主「ある程度は身勝手じゃないと話が進まないから、それはそれでいいんだけどさ。結構な重労働を肌を晒しながら作業していて、当たり前のように怪我をするんだよね。せめて長袖やズボンくらい履けよって。それを破って怪我したならまだわかるけど、ショートパンツで足を怪我したら当たり前だってね。

 1番酷いのはガーデニングの入り口であるゲートを作っている時だけど、主催者側の『安全基準は守ってもらう』という至極まっとうな意見を、まるでイチャモンのように聞く耳を持たないんだよね。それに対する回答が『崩れるわけがない、崩れるなら似たような石を積み上げた遺跡類はこの地上にないさ』とか『正確な数値は不明だよ』とかなわけ。

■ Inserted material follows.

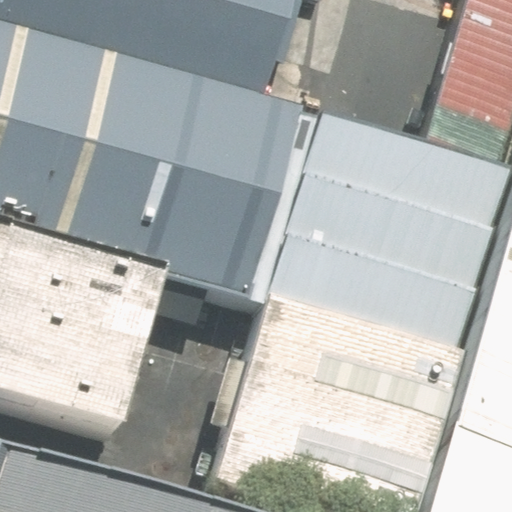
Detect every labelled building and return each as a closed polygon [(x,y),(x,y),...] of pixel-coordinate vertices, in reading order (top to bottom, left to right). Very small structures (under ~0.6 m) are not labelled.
[(0,0),(0,28),(296,113),(329,0),(0,0)] [(511,0),(457,0),(413,153),(494,177),(511,114),(511,0)] [(0,242),(239,311),(296,113),(0,28),(0,242)] [(511,114),(494,177),(416,447),(511,474),(511,114)] [(413,153),(312,124),(204,496),(258,511),(396,511),(416,447),(494,177),(413,153)] [(147,285),(0,242),(0,413),(102,442),(147,285)] [(511,511),(511,474),(416,447),(396,511),(511,511)] [(0,511),(137,511),(0,473),(0,511)]
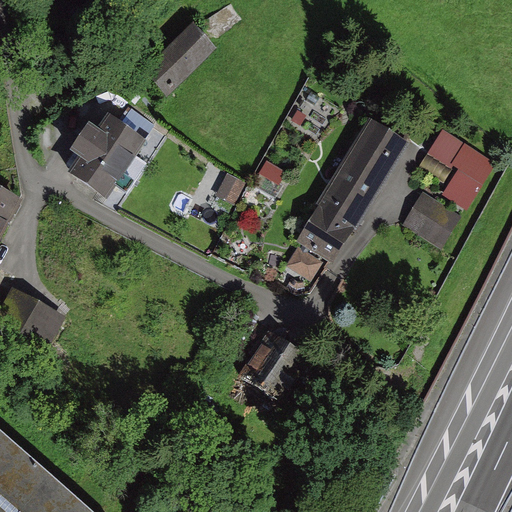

 こんなの日本でtwitterで発信しなよ。たちまち大炎上するから」

 

カエル「……あー、擁護のしようがないね」

主「それがほぼ全編にわたって、殆どのキャラクターがこのレベルの描写だから、好きになるなんて不可能だよね」

 

総論

主「結局、この映画って全てがその場しのぎのご都合主義で作られているわけ。エチオピア編もあんなに長く尺を取る必要があったのか疑問だし、ラストのパーティに入れてもらえない理由もよくわからない。全てがよくわからないんだけど、その場のシーンだけで作られて、後から適当につなぎ合わせましたって感じ。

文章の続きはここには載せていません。